Concept: Locality-Sensitive Hashing (LSH / MinHash)
Design: Convert docs to sets of words (shingles) • Create MinHash fingerprints • Group near-identical fingerprints
Rough Performance: 40GB memory, 500K docs/sec, 85% detection rate
The "Why": Comparing the full text of 10B documents is physically impossible. MinHash/LSH compresses the comparison into a small set of integer hashes.

Problem 8: Log Storage Compression (100M Scale)

Problem: Your system churns out 100M log entries daily, but it's the same 1,000 strings on repeat. How do you cut the bloat?

🔍 Show Solution

Concept: Dictionary Encoding
Design: Create a mapping of 1,000 unique strings → 10-bit IDs • Store only IDs in the main log table
Rough Performance: 40GB raw logs → 2GB stored (95% reduction)
The "Why": Storing the string "ConnectionTimeoutError" (22 bytes) millions of times is wasteful. Storing a 2-byte ID achieves massive space savings.

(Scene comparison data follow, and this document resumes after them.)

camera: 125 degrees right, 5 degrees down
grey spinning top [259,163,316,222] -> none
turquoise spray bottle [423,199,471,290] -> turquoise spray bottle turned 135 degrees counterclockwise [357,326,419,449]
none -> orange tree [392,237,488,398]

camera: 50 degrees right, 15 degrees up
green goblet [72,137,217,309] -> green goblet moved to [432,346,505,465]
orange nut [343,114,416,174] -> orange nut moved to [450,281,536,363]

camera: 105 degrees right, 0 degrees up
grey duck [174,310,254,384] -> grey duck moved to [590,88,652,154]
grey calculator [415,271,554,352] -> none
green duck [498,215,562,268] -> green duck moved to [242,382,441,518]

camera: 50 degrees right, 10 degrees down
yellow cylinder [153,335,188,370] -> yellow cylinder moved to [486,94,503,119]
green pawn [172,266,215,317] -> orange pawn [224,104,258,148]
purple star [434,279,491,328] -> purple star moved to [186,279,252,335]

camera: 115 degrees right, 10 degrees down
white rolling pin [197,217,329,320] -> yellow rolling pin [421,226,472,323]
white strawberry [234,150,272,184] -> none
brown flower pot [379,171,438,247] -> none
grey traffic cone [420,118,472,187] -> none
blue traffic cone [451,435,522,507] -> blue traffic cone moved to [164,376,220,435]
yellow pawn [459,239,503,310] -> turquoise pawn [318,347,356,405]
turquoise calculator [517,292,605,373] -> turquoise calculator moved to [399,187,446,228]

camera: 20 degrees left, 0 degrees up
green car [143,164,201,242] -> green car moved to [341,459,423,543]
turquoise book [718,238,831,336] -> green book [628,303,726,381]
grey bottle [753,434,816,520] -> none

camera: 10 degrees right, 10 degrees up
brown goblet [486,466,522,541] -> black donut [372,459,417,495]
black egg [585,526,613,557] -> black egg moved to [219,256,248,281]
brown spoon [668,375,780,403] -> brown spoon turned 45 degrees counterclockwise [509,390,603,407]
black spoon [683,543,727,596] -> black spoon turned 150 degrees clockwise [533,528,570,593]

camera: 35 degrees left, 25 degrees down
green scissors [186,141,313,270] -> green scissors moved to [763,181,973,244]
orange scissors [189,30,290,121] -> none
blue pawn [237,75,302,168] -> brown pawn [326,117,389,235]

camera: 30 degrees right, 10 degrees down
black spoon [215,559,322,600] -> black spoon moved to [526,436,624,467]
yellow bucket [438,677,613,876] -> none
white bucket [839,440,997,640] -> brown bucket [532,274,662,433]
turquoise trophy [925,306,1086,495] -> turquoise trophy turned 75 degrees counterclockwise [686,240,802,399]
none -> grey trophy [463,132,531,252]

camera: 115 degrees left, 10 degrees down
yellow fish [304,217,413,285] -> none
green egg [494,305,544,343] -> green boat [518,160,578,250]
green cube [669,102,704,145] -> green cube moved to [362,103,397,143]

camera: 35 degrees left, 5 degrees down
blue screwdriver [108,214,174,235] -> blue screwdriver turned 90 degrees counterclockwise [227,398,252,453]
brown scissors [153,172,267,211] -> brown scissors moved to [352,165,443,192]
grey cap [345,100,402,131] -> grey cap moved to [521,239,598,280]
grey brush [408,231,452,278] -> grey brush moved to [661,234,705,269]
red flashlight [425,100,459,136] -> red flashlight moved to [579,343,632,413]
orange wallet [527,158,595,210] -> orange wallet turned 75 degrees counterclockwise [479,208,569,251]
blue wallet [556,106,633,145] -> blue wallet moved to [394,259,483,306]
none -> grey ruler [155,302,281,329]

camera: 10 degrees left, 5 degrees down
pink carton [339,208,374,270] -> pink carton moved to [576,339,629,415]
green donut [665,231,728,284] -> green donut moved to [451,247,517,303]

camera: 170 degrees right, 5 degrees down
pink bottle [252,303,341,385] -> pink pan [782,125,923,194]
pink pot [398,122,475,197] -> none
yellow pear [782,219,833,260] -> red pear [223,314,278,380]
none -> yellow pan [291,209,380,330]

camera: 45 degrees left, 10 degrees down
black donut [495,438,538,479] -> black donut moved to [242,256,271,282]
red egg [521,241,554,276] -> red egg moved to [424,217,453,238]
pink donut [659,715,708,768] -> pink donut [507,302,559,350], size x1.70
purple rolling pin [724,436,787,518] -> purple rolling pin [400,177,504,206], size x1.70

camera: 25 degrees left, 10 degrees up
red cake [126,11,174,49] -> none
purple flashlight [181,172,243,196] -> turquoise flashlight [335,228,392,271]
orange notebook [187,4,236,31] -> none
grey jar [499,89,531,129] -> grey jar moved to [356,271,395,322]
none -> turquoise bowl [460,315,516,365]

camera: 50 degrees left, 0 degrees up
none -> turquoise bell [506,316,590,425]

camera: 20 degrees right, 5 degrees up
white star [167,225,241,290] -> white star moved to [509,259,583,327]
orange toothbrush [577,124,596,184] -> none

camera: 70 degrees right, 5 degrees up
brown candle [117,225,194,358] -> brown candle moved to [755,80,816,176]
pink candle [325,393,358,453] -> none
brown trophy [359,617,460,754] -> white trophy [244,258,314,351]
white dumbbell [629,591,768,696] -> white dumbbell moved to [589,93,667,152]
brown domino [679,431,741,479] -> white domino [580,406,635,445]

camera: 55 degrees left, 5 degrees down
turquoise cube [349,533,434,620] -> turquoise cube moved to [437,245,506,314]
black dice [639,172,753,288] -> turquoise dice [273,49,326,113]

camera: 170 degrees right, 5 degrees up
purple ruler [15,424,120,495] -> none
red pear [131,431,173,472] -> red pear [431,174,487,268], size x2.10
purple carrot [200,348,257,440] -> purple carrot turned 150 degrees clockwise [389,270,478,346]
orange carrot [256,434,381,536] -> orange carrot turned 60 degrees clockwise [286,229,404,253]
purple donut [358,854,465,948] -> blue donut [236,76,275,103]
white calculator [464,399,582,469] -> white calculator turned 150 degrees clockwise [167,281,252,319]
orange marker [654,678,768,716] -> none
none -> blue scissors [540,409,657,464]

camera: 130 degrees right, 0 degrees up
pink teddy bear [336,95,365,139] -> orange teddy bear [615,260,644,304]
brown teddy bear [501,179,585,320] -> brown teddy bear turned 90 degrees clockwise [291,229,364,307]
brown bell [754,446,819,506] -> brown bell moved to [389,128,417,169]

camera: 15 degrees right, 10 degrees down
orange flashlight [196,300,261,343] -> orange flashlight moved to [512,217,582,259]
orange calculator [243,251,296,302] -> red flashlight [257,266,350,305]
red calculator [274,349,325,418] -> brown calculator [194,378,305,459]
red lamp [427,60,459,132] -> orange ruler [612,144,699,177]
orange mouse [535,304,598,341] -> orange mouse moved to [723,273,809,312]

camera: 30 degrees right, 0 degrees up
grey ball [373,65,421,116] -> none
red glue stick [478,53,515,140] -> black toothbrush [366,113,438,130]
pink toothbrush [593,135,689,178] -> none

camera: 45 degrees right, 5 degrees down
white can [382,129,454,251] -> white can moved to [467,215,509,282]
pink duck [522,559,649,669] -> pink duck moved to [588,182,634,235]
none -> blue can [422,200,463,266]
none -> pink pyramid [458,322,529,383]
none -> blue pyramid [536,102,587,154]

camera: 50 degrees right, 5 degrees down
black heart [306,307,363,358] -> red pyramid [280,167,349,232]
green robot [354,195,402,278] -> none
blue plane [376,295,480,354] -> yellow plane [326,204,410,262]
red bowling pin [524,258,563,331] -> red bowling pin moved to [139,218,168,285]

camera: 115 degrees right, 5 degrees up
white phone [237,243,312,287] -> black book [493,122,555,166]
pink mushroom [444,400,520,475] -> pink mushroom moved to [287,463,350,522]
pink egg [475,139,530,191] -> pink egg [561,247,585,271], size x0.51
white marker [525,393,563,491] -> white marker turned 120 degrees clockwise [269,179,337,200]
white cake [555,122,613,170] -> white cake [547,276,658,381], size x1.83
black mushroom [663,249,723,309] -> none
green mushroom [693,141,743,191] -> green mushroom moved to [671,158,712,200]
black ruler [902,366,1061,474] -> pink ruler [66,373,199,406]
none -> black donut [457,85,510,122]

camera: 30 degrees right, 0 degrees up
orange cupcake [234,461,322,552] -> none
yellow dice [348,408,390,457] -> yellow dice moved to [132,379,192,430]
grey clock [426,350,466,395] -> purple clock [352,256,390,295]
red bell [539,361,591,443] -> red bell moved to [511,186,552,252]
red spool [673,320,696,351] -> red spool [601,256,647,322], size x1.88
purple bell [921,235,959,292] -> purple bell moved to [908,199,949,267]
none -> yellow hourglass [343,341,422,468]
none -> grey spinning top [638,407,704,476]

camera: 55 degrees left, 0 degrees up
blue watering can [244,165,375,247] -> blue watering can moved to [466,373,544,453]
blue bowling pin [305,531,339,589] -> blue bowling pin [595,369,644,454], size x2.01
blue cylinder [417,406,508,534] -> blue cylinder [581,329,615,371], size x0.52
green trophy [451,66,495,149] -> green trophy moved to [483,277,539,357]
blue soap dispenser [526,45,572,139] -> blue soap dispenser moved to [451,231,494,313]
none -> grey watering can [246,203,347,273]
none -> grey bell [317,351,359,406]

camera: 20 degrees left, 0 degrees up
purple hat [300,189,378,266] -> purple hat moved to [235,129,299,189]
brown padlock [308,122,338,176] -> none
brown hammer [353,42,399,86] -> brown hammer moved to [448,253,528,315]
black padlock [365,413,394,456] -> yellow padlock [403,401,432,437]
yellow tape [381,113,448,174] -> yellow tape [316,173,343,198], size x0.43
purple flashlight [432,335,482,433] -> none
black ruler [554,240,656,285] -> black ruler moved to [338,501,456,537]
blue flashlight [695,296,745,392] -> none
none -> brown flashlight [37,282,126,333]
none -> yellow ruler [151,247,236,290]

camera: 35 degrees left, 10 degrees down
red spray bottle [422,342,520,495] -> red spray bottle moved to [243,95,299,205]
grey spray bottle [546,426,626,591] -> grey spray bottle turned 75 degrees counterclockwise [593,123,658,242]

Problem 9: Time Series Analytics (1B Scale)

Problem: An IoT platform tracks temperature sensors every second. Timestamps are predictable. How do you store them efficiently?

🔍 Show Solution

Concept: Delta Encoding
Design: Store a "Base" timestamp (e.g., midnight) • Store only the +1s or +2s difference (delta) for each subsequent row
Rough Performance: 32GB raw timestamps → 4GB stored
The "Why": A standard 8-byte timestamp is redundant when values are predictable. Deltas can be further compressed using bit-packing for even smaller footprints.

Problem 10: E-commerce User Behavior (10M Scale)

Problem: An e-commerce site tracks user clicks. Sessions are repetitive. How do you store this data without redundancy?

🔍 Show Solution

Concept: Run-Length Encoding (RLE) + Dictionary Encoding
Design: Dictionary encode the action types • Use RLE for consecutive repeated actions (e.g., (view_item, 3))
Rough Performance: 10x compression ratio for session data
The "Why": User behavior is repetitive. RLE eliminates the redundancy of sequential identical events.

Problem 11: Rating System Storage (100M Scale)

Problem: You're storing 100M ratings for a recommendation engine. Ratings are 1 to 5. How do you store them efficiently?

🔍 Show Solution

Concept: Bit Packing
Design: A number from 1-5 only needs 3 bits ($2^3 = 8$) • Pack multiple 3-bit ratings into a single 32-bit or 64-bit word
Rough Performance: 400MB raw integers → 50MB packed storage
The "Why": Using a full 32-bit integer for a value that only goes up to 5 wastes 90% of the allocated space. Bit packing maximizes density.

Key insight: Scale numbers (millions vs billions) + problem type ("lookup," "similarity," "storage") immediately point to the right data structure family. Real systems combine multiple techniques for 10-100x improvements.